Ses multiples fleurs en grand format, à l'huile ou l'acrylique, à la feuille de palladium et l'or traduisent son intérêt pour l'ornementation, née de ses voyages en Turquie, Iran Afghanistan. S'y retrouve un peu de la joie de vivre de Matisse mais surtout la recherche du pur plaisir visuel. Dessins fluides, très colorés, qui s'éparpillent sur des formes géométriques abstraites, comme si le vieux débat figuration-abstraction ne pouvait être tranché. Rien à voir avec la sensualité de la série "Les amarilys" de Philippe Cognée qui sont de véritables vanités dans lesquelles la mort est implicite (cf. decrypt-art du 28/01/2020). Ici on est dans le décoratif.
Robert Kushner "Jardin sauvage" - Galerie Nathalie Obadia - 3, rue du Cloitre St Merri, 75004 - Paris - Jusqu'au 23 octobre.
Retour chez Templon, mais dans l'espace de la rue du Grenier St Lazare. C'est encore un choc, à l'image des mauvaises nouvelles de la société qui nous submergent et que traduit l'américain Robin Kid. Images très américaines qui mêlent, en superpositions hétéroclites et bousculantes, celles des violences elles-mêmes et ses effets délétères sur la jeune génération. L'artiste s'explique : "...Besoin de créer mon propre monde... construit à coups de fragments du quotidien de ma génération et de ma mélancolie pour un hier sans souci". Image patchwork d'un XXIème siècle désenchanté et qui interroge la civilisation américaine et suscite la réflexion.
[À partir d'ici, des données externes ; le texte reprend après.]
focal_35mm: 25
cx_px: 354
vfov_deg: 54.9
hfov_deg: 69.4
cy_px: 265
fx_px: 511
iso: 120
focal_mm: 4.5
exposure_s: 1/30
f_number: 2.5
Robin Kid "It's all your fault" - Galerie Templon, 28, rue du Grenier St Lazare, 75003-Paris. Jusqu'au 23 octobre.
Dernier arrêt et autre belle découverte à la Galerie Catherine Putman, le japonais Keita Mori, dont le travail, d'une extrême délicatesse, nous a éblouies. Ce jeune artiste, né en 1981, vit et travaille à Paris. Il développe, depuis 2011, une technique très particulière : Faits de fils coton, de soie ou de métal tendus et collés à l'aide d'un petit pistolet à colle à même le mur, le papier ou la toile, ses dessins composent d'incroyables réseaux graphiques.
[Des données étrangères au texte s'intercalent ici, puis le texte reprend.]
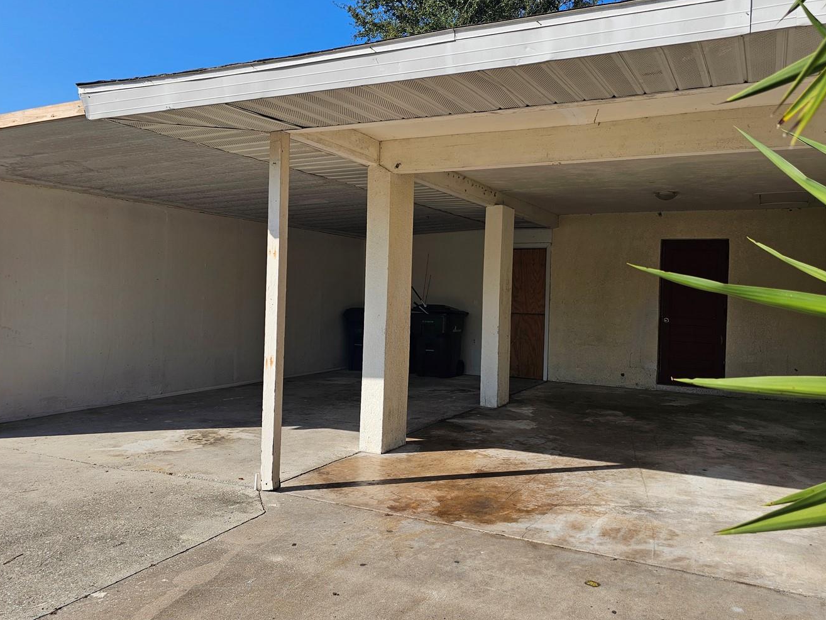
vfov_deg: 49.8
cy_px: 304
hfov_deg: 63.4
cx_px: 435
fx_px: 668
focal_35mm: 28
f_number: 1.7
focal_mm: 6.3
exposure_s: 1/732
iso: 10
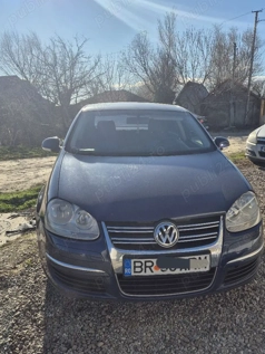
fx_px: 296
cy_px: 185
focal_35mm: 29
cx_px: 151
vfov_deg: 61.6
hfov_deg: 48.1
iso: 25
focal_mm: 5.4
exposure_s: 1/5000
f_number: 1.8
Ainsi naissent ce qui pourrait être des objets, ou des systèmes fascinants dans lesquels les coupures ou "bug" révèlent des espaces éclatés, en mouvement, provisoires, un monde en expansion où, comme dans les romans de Murakami, on se trouve projeté dans une autre dimension. Contrairement au crayon qui permet des nuances, le trait de fil est froid, uniforme, sans ombre comme dans les dessins industriels et informatiques. Son tracé tendu est droit, les formes sont simples mais les fils se chevauchent, s'accumulent, s'entrecroisent pour former des images en apparence bien construite, mais qui ouvrent sur des paysages inconnus et nous égarent.
Dans le beau dessin ici représenté, la ligne suggère la trajectoire d'un vaisseau spatial lancé à grande vitesse, passant outre de beaux obstacles dorés.
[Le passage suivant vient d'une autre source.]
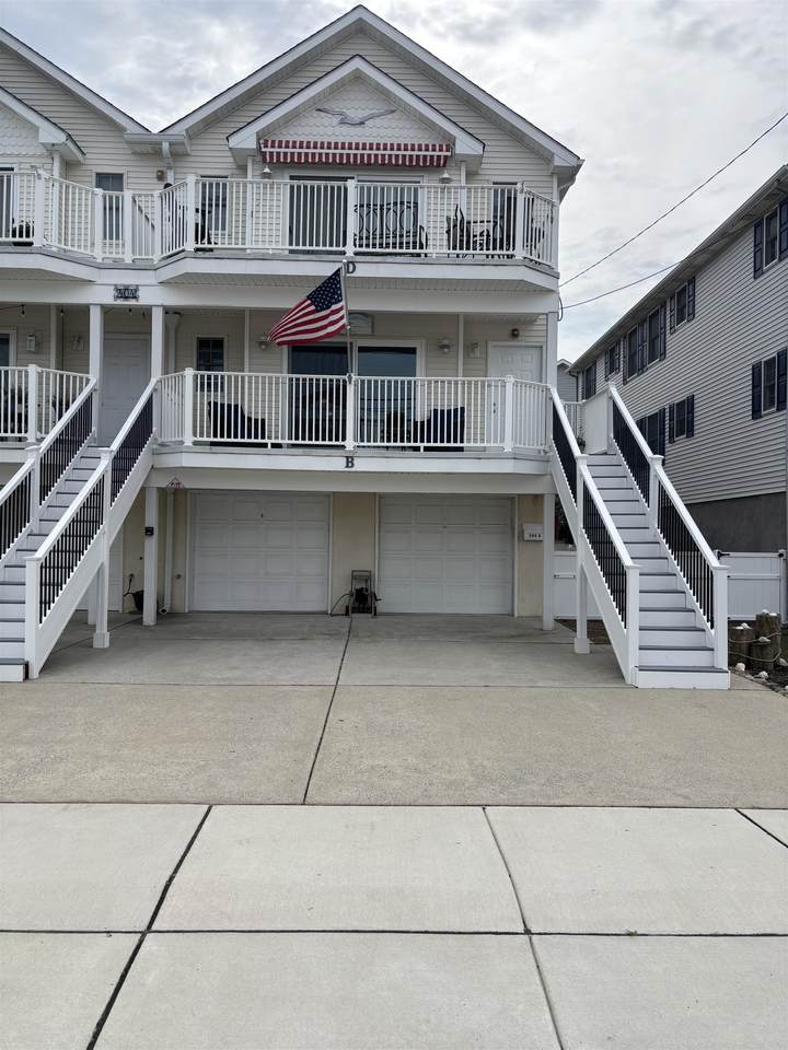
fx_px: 789
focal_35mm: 26
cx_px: 394
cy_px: 525
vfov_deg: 67.3
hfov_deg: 53.1
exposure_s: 1/3205
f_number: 1.6
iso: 50
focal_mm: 5.96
Rien n'est pensé à l'avance, les dessins résultent, dit l'artiste, d'une élaboration progressive. C'est un "échafaudage d'hypothèses" qui se révèle au fur et à mesure de l'avancement du travail.
Keita Mori "Kasetsu no kasetsu" - Galerie Catherine Putman, 40, rue Quincampoix - 75004-Paris. Jusqu'au 10 novembre.